The general model that sensory neurons express only a single sensory receptor gene does not hold true for salmon and the fruitfly. Interestingly, reports from several other species, including amphibians, rodents and humans, show co-expression of opsins. In humans, for instance, it has been proposed that cones first express S opsin and later switch to L/M opsin. However, this likely reflects a developmental process rather than a functional adaptation (Sprecher, 2008).

This study identified two major players in the genetic programme for the transformation of the larval eye to the eyelet. (1) EcR acts as a trigger for both rhodopsin switch and apoptosis. Surprisingly, the upstream regulators specifying larval photoreceptor-subtype identity, Sal, Svp and Otd, do not contribute to the genetic programme of sensory plasticity of the rhodopsin switch. Therefore a novel genetic programme is required for regulating rhodopsin expression in the eyelet, which likely depends on downstream effectors of EcR (Sprecher, 2008).

(2) Larval Rh5 and Rh6 photoreceptors respond differently to ecdysone, either switching rhodopsin expression or undergoing apoptosis. This appears to depend on Sens, which is likely to be required for the survival of Rh5 photoreceptors. The role of Sens in inhibiting apoptosis is not unique to this situation: Sens is essential to promote survival of salivary-gland precursors during embryogenesis. The vertebrate homologue of sens, Gfi-1, acts to inhibit apoptosis of T-cell precursors in haematopoiesis and cochlear hair cells of the inner ear. Thus the anti-apoptotic function of Sens/Gfi-1 may be a general property of this molecule (Sprecher, 2008).

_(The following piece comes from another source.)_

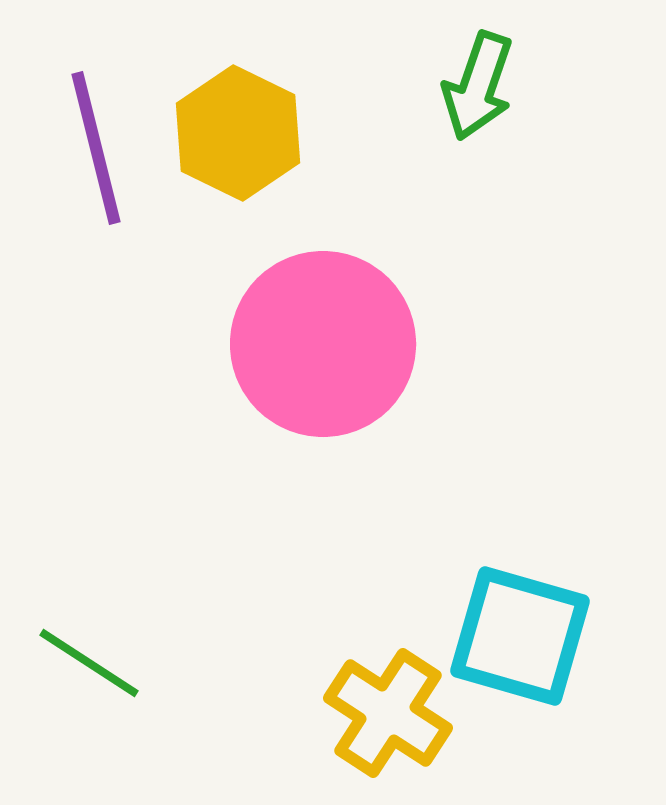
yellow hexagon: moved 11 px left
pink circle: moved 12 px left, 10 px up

Ecdysone acts in remodelling neurons during metamorphosis. In γ-neurons of the mushroom body, a structure involved in learning and memory, ecdysone is required for the pruning of larval processes. Similarly, dendrites of C4da sensory neurons undergo large-scale remodelling that depends on ecdysone signalling. Interestingly, in the moth Manduca, 'lateral neurosecretory cells' express cardio-acceleratory peptide 2, which is switched off in response to ecdysone before expression of the neuropeptide bursicon is initiated in the adult (Sprecher, 2008).

The transformation of larval blue-sensitive photoreceptors to green-sensitive photoreceptors of the eyelet reveals an unexpected example of sensory plasticity by switching rhodopsin gene expression in functional, terminally differentiated sensory neurons (Sprecher, 2008).